Given a singly linked list, determine if it is a palindrome.
Example 1:
Input: 1->2
Output: false
Example 2:
Input: 1->2->2->1
Output: true
Follow up:
Could you do it in O(n) time and O(1) space?
Solutions
two pointers
Fast pointer and slow pointer moves 2 an 1 nodes in each step.
When the fast pointer moves to the end, the first half of the link list is reversed and the slower pointer is right at the middle(if the length is odd) of the link list.
Check if the linked list is a palindrome by moving two linked lists simultaneously.
/**
* Definition for singly-linked list.
* struct ListNode {
* int val;
* ListNode *next;
* ListNode(int x) : val(x), next(NULL) {}
* };
*/
class Solution {
public:
bool isPalindrome(ListNode* head) {
if (!head || !head->next) return true;
ListNode * prev = nullptr, * slow = head, * fast = head;
while (fast && fast->next) {
// move fast
fast = fast->next->next;
// move slow and reverse
ListNode * next = slow->next;
slow->next = prev;
prev = slow;
slow = next;
}
// check if the length is odd
bool odd = fast != nullptr;
ListNode * lhead = prev, * rhead = odd ? slow->next : slow;
prev = slow;
bool ispalin = true;
while (lhead) {
if (lhead->val != rhead->val)
ispalin = false;
// move lhead and reverse
ListNode * next = lhead->next;
lhead->next = prev;
prev = lhead;
lhead = next;
// move rhead
rhead = rhead->next;
}
// if the original list is not required to be preserved, we can:
// while (lhead) {
// if (lhead->val != rhead->val)
// return false;
// lhead = lhead->next;
// rhead = rhead->next;
// }
return ispalin;
}
};
two pass
Loop through the linked list to count the length.

YOUR TASKS:
1) In the text on checking whether a linked list is a palindrome, how many nodes do the fast pointer and the slow pointer move in each step?
2) Pick up the text on checking whether a linked list is a palindrome after its last sentence and continue it.
None of the records is needed.

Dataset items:
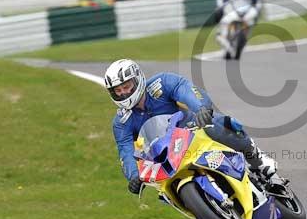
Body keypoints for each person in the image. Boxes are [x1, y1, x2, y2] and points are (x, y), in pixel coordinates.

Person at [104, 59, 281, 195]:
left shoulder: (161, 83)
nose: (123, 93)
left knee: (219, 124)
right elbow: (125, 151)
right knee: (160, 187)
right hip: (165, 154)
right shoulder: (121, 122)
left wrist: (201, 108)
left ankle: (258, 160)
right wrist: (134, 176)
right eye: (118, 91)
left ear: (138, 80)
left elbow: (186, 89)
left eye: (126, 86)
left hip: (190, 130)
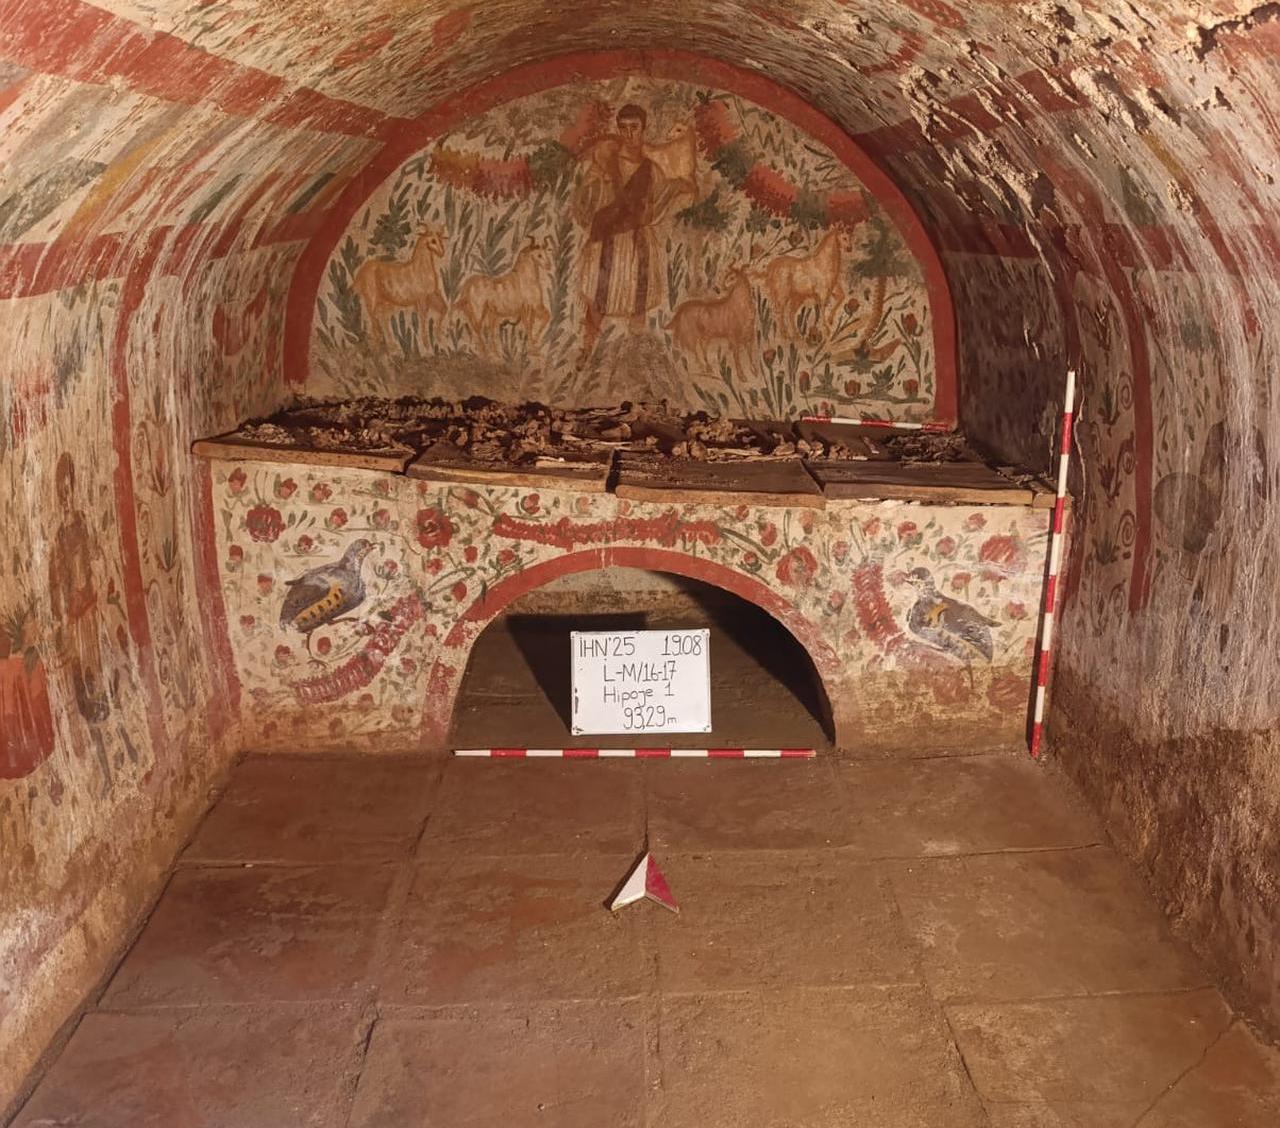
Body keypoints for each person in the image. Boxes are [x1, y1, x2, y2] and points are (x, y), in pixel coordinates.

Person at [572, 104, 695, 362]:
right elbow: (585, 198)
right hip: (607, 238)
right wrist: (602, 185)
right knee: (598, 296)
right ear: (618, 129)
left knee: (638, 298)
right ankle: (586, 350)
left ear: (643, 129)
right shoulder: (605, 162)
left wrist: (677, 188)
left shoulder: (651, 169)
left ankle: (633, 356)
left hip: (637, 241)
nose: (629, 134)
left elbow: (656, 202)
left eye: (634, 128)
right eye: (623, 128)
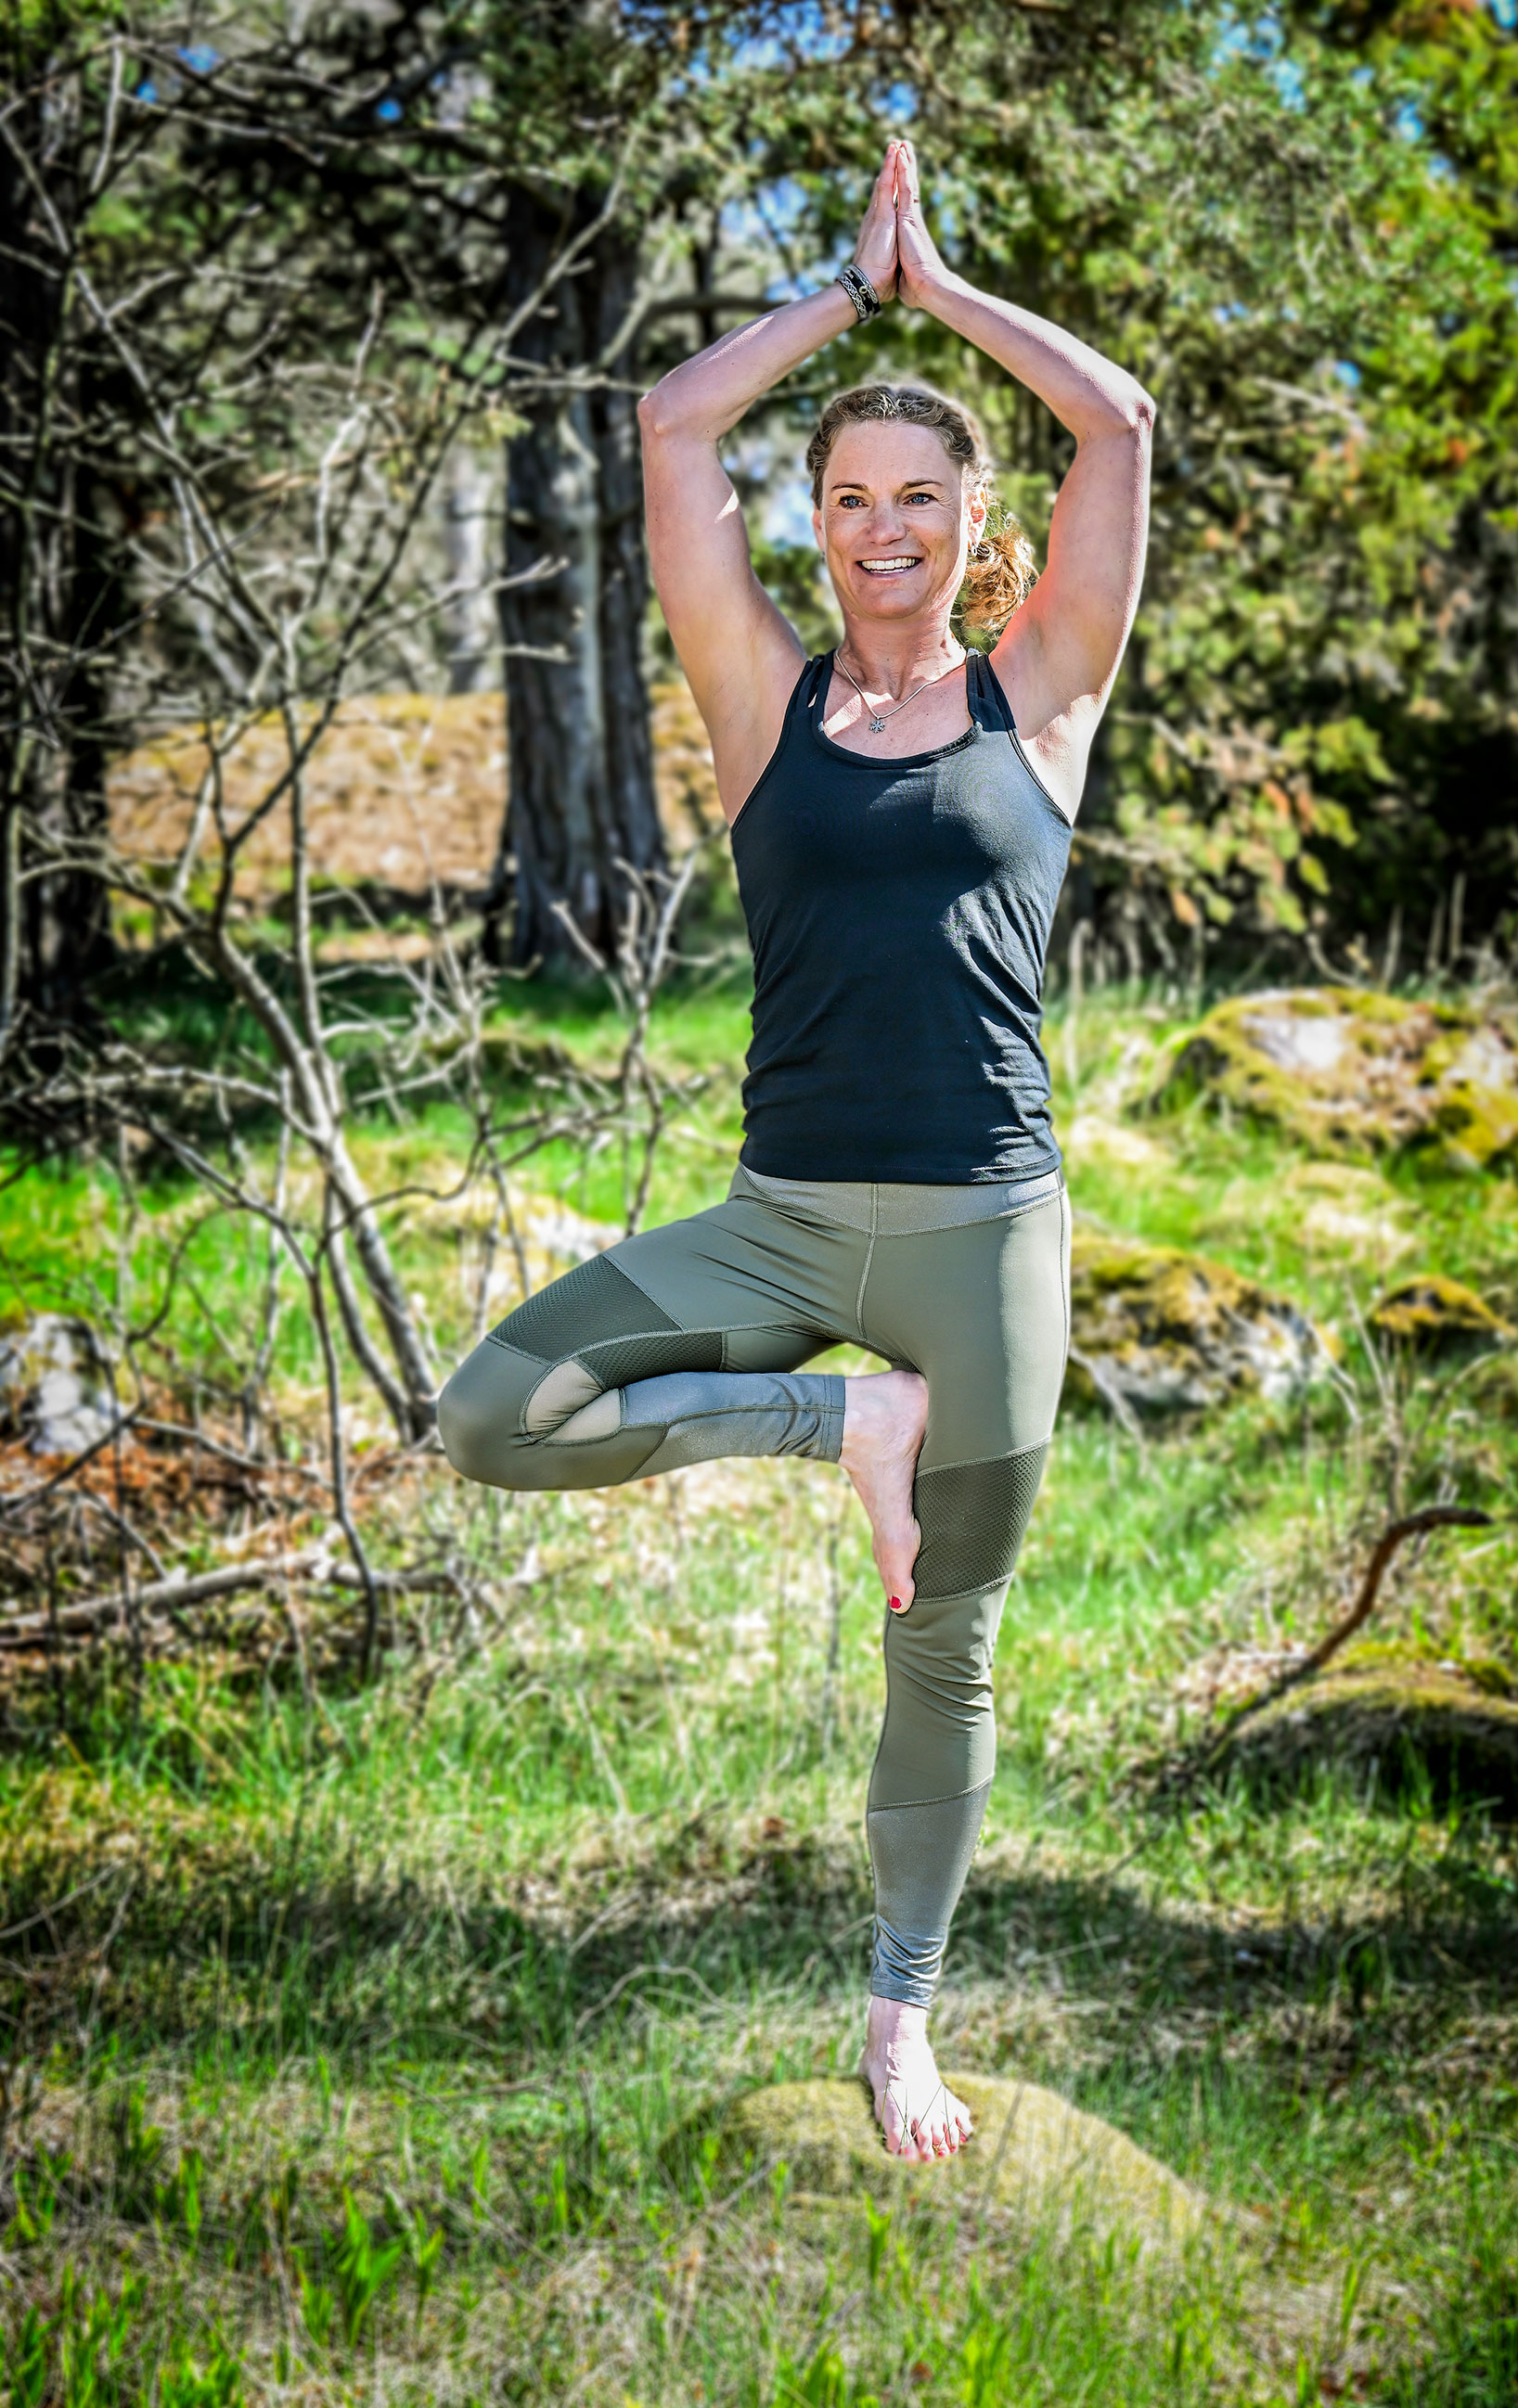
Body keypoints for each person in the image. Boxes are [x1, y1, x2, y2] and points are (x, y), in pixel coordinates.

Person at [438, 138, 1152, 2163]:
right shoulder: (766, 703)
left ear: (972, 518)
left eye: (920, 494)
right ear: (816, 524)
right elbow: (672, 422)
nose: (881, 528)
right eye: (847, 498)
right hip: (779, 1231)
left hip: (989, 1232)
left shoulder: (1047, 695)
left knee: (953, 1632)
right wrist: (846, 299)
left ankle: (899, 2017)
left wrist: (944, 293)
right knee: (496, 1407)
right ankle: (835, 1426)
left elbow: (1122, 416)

ANSWERS IN ORDER:
1) The fast pointer moves 2 nodes and the slow pointer moves 1 node in each step.

2)
Then reverse the first half of the link list and the following steps are the same as steps in the first method.
/**
* Definition for singly-linked list.
* struct ListNode {
* int val;
* ListNode *next;
* ListNode(int x) : val(x), next(NULL) {}
* };
*/
class Solution {
public:
bool isPalindrome(ListNode* head) {
if (!head || !head->next) return true;
// count the number of nodes
ListNode * tmp = head;
int len = 1;
while (tmp = tmp->next) len++;
bool odd = len % 2;
len /= 2;
// reverse the first half(n // 2) nodes
ListNode * prev = nullptr;
while (len--) {
tmp = head->next;
head->next = prev;
prev = head;
head = tmp;
}
// prev is the head of left list
// head or head->next is the head of right list
ListNode * lhead = prev, * rhead = odd ? head->next : head;
prev = head;
bool ispalin = true;
while (lhead) {
if (lhead->val != rhead->val)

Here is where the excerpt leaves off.